New round of Syria talks in Geneva
After nine months of compulsory break due to the coronavirus pandemic, the third round of talks of the so-called Constitutional Committee for Syria has begun in Geneva. Again not at the table is the autonomous administration.
After nine months of forced break due to the Corona pandemic, the so-called Constitutional Committee for Syria, under the aegis of the United Nations, continues its deliberations at the League of Nations Palace in Geneva. Fifteen representatives each from the government in Damascus, the "opposition" supported by Turkey and civil society organizations are to draw up the work program for the constitutional talks. The constitutional committee formed last fall could open the door to a political process and create trust, declared the UN special envoy to Syria, Geir Pedersen, in a briefing for the UN Security Council last week. However, no one should expect a miracle; the deliberations would be long and difficult.
It is said that the talks of the so-called Small Chamber will initially continue until Friday. At the end of the process, a draft constitution is to be drawn up, which the Grand Chamber of the body with 150 delegates must approve. Pedersen will also meet separately with representatives of the foreign powers active in Syria, Russia, the USA, Turkey and Iran. The Autonomous Administration of North and East Syria, which represents almost six million people in Syria, is not represented on the constitutional committee.
The first round of talks ended without result in November 2019. Although the parties agreed on another round as early as March of this year, Covid-19 thwarted their plans. In a resolution in 2015, the UN Security Council had stipulated the formation of a constitutional committee as part of a comprehensive peaceful solution to the Syrian conflict. But there was a long dispute over the composition of the committee. At Turkey's insistence, however, it was known early on that the representatives of the democratic project of North and East Syria would not sit at the table.
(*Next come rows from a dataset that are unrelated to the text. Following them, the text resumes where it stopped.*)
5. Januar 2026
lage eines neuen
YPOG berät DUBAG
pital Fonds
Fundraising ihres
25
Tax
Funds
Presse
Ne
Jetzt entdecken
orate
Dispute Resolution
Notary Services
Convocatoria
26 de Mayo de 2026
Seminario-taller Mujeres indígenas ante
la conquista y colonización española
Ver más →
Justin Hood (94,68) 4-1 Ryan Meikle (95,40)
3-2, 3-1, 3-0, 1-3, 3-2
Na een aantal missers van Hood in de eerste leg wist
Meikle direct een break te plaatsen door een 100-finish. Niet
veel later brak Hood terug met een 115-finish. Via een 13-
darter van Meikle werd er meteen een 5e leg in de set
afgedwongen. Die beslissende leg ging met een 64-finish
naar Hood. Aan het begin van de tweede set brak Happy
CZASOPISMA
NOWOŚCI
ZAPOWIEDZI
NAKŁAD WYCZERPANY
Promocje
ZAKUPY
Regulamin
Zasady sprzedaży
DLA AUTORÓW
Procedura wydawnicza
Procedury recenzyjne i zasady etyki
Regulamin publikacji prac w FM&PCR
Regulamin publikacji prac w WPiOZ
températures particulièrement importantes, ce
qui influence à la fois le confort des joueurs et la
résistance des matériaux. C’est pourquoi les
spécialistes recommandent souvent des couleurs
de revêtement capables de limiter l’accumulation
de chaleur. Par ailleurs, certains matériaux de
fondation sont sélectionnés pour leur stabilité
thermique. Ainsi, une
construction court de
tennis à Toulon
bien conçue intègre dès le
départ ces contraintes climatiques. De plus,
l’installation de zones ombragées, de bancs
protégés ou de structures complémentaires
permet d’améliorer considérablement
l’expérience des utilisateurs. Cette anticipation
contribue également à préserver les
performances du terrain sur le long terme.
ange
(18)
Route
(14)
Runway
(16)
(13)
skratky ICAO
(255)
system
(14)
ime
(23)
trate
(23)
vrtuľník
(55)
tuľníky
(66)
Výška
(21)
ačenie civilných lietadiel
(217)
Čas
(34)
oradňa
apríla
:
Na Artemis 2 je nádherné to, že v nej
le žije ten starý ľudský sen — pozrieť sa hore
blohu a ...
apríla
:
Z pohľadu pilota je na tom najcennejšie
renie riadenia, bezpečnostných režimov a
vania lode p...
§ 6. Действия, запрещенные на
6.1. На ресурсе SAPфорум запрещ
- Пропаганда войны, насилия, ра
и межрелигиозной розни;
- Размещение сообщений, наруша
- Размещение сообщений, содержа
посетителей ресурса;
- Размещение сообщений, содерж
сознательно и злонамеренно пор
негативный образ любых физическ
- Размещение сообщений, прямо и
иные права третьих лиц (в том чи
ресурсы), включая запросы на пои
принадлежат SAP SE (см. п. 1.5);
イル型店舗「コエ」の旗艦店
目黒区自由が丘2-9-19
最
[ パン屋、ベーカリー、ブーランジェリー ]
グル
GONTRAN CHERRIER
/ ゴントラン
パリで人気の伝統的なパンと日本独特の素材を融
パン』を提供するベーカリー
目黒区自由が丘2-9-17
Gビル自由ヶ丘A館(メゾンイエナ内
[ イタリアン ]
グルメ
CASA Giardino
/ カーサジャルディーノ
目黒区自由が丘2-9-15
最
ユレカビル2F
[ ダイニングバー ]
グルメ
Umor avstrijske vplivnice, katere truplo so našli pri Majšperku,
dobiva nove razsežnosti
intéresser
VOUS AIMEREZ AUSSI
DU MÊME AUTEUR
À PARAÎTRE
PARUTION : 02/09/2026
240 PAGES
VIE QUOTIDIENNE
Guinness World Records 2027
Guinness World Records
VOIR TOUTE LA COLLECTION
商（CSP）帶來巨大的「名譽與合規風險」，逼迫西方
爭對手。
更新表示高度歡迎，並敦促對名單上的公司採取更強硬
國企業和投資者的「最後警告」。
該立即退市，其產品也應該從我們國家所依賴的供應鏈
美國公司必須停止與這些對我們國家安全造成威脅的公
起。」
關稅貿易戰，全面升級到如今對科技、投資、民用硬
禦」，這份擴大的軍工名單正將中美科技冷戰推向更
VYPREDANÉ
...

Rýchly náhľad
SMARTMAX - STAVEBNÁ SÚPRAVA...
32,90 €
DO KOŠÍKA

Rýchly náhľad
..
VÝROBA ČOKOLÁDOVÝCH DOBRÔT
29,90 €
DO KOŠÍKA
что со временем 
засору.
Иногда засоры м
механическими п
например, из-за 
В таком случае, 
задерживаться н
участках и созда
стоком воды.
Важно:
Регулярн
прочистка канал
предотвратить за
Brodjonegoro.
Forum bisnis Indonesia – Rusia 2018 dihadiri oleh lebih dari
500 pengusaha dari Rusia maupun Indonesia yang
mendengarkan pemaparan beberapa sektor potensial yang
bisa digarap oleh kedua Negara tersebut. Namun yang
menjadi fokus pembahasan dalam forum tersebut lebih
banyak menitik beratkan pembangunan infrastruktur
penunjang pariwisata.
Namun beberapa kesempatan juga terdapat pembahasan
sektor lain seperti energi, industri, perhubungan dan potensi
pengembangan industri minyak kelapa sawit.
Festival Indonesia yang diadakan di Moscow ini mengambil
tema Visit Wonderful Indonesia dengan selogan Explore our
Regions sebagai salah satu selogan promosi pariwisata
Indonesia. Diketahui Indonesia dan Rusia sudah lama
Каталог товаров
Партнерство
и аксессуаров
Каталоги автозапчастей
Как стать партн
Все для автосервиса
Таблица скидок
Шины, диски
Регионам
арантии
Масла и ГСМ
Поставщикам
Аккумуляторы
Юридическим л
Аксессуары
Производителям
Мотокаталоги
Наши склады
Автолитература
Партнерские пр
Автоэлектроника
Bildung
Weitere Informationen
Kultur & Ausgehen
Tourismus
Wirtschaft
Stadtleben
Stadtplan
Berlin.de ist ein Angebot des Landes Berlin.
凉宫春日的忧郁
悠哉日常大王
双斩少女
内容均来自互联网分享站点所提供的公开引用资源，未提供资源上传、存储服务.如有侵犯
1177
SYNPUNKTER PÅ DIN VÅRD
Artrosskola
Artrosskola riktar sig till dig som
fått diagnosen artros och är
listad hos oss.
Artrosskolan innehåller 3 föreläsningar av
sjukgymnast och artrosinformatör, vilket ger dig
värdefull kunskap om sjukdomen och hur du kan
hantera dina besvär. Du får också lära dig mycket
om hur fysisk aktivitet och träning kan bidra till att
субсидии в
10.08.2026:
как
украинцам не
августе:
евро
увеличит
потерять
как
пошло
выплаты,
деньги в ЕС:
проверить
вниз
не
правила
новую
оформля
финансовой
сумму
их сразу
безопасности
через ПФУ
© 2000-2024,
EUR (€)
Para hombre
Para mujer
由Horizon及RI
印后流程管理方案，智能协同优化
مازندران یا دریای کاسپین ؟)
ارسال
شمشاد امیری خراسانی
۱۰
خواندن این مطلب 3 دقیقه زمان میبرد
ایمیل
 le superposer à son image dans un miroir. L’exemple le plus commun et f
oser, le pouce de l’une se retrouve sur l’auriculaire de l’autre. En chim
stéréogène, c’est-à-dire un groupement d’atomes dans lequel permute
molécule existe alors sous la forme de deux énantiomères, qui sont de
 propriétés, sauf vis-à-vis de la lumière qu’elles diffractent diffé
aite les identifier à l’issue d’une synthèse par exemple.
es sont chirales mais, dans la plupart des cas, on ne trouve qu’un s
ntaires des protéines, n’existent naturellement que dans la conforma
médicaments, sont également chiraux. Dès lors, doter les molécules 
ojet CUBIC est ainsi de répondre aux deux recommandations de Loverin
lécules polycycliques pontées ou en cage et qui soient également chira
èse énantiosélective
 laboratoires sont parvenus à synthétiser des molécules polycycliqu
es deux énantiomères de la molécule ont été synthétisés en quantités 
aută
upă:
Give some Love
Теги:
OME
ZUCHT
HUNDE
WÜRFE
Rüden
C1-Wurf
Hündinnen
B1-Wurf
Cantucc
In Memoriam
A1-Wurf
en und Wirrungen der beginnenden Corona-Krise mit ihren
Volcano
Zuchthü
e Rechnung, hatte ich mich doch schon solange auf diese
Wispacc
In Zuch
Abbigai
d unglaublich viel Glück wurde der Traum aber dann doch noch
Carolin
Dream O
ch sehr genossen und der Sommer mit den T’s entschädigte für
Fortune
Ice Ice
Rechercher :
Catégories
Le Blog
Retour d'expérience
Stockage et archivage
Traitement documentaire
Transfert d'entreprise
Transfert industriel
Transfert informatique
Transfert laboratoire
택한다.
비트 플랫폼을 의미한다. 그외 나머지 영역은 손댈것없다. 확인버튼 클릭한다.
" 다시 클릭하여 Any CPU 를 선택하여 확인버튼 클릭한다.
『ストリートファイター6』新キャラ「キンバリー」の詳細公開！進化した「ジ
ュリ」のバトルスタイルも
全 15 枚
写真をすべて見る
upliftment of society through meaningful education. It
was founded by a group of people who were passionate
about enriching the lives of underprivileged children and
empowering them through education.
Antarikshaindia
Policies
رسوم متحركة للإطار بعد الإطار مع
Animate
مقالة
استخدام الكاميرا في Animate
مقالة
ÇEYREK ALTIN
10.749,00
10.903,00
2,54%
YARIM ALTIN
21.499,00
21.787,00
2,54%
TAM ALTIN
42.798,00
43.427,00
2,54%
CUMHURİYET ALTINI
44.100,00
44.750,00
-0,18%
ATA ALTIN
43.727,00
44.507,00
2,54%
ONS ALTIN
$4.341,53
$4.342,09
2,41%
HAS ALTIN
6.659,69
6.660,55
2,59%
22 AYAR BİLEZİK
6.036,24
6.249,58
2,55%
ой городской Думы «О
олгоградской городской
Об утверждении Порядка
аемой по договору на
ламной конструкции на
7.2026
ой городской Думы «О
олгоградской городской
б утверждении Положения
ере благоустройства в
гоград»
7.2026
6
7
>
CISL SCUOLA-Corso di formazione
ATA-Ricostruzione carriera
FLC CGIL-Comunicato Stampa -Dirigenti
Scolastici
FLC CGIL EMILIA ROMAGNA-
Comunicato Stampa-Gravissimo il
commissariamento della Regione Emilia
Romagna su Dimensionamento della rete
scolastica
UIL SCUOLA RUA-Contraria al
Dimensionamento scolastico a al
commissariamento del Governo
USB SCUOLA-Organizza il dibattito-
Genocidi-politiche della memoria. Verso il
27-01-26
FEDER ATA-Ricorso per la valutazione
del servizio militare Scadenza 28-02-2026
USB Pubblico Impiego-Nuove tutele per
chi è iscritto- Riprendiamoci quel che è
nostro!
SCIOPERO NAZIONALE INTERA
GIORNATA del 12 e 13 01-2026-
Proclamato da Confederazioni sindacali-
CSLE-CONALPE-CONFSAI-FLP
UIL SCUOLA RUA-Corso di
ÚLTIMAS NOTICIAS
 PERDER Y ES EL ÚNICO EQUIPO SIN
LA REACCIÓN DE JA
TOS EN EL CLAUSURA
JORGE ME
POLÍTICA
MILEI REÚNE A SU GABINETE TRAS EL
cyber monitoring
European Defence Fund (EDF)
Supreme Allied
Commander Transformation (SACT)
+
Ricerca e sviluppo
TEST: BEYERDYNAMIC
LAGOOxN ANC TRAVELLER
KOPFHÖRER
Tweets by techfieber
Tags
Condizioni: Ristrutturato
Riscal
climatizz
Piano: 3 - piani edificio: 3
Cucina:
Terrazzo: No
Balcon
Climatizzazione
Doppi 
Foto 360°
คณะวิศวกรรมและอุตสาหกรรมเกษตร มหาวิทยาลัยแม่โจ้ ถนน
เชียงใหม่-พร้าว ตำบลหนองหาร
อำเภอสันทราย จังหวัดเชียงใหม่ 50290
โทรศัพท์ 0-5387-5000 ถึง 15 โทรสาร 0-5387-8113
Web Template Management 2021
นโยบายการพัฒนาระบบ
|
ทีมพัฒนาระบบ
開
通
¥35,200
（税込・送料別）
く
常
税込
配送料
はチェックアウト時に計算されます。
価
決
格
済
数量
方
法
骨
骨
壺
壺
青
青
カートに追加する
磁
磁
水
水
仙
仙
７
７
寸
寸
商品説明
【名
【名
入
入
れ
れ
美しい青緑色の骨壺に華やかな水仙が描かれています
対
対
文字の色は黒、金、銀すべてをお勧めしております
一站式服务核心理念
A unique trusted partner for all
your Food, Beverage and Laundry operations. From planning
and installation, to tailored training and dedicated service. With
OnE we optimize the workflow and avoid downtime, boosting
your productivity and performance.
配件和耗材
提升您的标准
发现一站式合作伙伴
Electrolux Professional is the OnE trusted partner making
"A new constitution for Syria should be written by the peoples who liberated the country," says Abid Hamid al-Mihbash, co-chair of the Executive Council of the Autonomous Administration. The Syrian crisis has been unresolved for more than nine years. International meetings that only seemingly intend a solution have lasted almost as long. Whether in Vienna, Munich, Astana, Riyadh, Cairo, Sochi or now in Geneva, Mihbash calls the talks a "pure waste of time". The reason is obvious: "The committee does not act in the interest of the people, but for the interests of Turkey, Russia and Iran. Therefore, it will also end up in a dead end in this round. We have made it clear from the beginning that such a committee cannot contribute to solving the problem without the involvement of our peoples. As long as the will of millions of people remains unheeded, the Constitutional Committee will not find its way out of the impasse.”